Landgericht München I – vom 03.06.2014
Versicherungsrecht – Unfallversicherung – Invaliditätsgrad:
Nichtanerkennung Invaliditätsgrad von 3/10 nach Fußwurzelbruch, LG München I, Az. 23 O 28648/13

Chronologie:
Die Klägerin stolperte in 2010 und knickte dabei mit ihrem linken Fuß um. Sie musste sich in ärztliche Behandlung begeben. Es wurde ein Fußwurzelbruch diagnostiziert. Die Klägerin verfügt über eine Unfallversicherung bei der Beklagten. Ein Gutachter konstatierte einen Invaliditätsgrad von 3/10, den die Beklagte nicht anerkannte. Daraufhin musste die Klägerin gerichtliche Hilfe beanspruchen.

Verfahren:
Das Landgericht München I musste sich mit dem Vorgang nicht wirklich befassen, da die beklagte Versicherung nach Klagezustellung Vergleichsverhandlungen aufnahm.

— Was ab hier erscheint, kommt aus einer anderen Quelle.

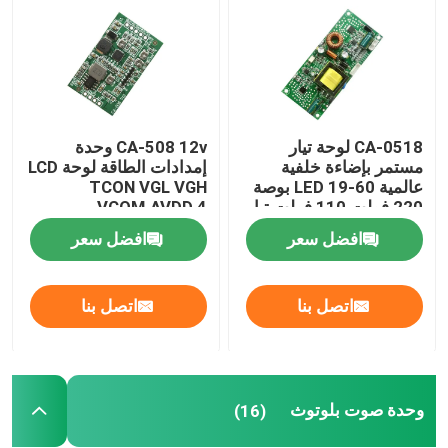
CA-0518 لوحة تيار
CA-508 12v وحدة
مستمر بإضاءة خلفية
إمدادات الطاقة لوحة LCD
عالمية LED 19-60 بوصة
TCON VGL VGH
220 فولت 110 فولت تيار
VCOM.AVDD 4
متردد
افضل سعر
افضل سعر
إرسال
اتصل بنا
اتصل بنا
الصفحة الرئيسية
منتجات
وحدة صوت بلوتوث
(16)
معلومات عنا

Es kam sodann ein Vergleich zustande, wonach die Beklagte den Invaliditätsgrad nunmehr doch anerkannte und bereit war, sämtliche Kosten des Rechtsstreits zu tragen.

Anmerkungen von Ciper & Coll.:
Es ist unerklärlich, weshalb Versicherer auch in eindeutigen Fällen, wie dem vorstehenden, Geschädigte in ein gerichtliches Verfahren geradezu hineindrängen. Die hierdurch entstehenden Zusatzkosten belasten die Versichertengemeinschaft und bemühen unnötig die Gerichtsbarkeit, stellt Dr. D.C.Ciper, LLM, Fachanwalt für Medizinrecht fest.